Pain to persevere with Remoxy
September 26, 2016
After a third complete response letter for its opioid Remoxy, Pain Therapeutics is determined to continue development of its supposedly abuse-proof oxycodone. On the positive side, problems with manufacturing and stability, raised in the previous CRLs in 2008 and 2011, are behind it, chief executive Remi Barbier believes. But the FDA is now focused on Remoxy’s abuse-deterrent label claims and has requested new studies exploring three possible routes of abuse: injection, inhalation and snorting. The former two could be completed in a matter of months, Mr Barbier said during a conference call, but the snorting study in humans would take longer – it is possible that Pain might focus on the first two label claims if it wants to refile Remoxy quickly. All three studies would take a year and around $5m to carry out, the company estimates – and with almost $25m in the bank at the end of June, it has the resources needed. If Pain does succeed, an attractive market beckons, fuelled by the growing opioid crisis in the US. But another setback might finish the group off. Its stock was down as much as 67% in premarket trading this morning.

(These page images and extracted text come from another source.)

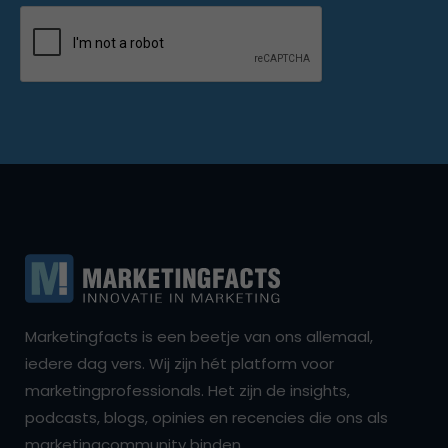
Marketingfacts is een beetje van ons allemaal,
iedere dag vers. Wij zijn hét platform voor
marketingprofessionals. Het zijn de insights,
podcasts, blogs, opinies en recencies die ons als
marketingcommunity binden.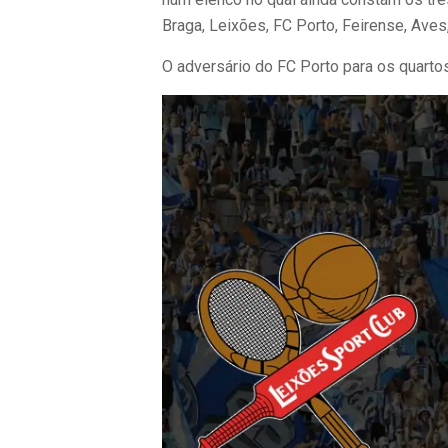
Braga, Leixões, FC Porto, Feirense, Aves,
O adversário do FC Porto para os quartos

GE Healthcare spreads its net wider
September 26, 2016
GE Healthcare has one of the more active corporate VC operations in the medtech industry, but generally restricts its venture investments to US and Israeli companies (see table). It is thus reassuring to see the imaging group branch out into emerging markets with a new incubator programme, including a potential $50m investment fund. Cost pressures in the West are making it harder to sell expensive imaging machinery, so GE is perhaps wise to look at cheaper technologies that appeal to a new customer base. Called five.eight, the programme is intended to aid development of – among other things – low-cost healthcare technologies and digital applications, and will begin by choosing 10 start-ups which will be eligible for investment of up to $5m apiece. The first target is Bangalore-based Tricog, which uses cloud-connected electrocardiographs to help speed diagnosis of myocardial infarction.
Humira biosimilar approved, but launch no clearer
September 26, 2016
The approval of Amgen’s Humira biosimilar, Amjevita, was widely predicted following a positive panel vote in July. But what is harder to forecast is when the product, previously known as ABP 501, might be launched. The earliest possibility looks like March 2017, 180 days after Amgen gives Abbvie notice that it intends to commercialise a competitor, which can only be done upon approval. But Abbvie hopes to hold off biosimilar competition for longer and has said it has patent protection up to 2022. This seems optimistic, as the key composition-of-matter patent falls in December 2016 in the US. The truth is likely to lie somewhere in between – EvaluatePharma consensus has Humira sales peaking at $18.2bn in 2018 before declining thereafter, and Amjevita sales beginning at $45m in 2017.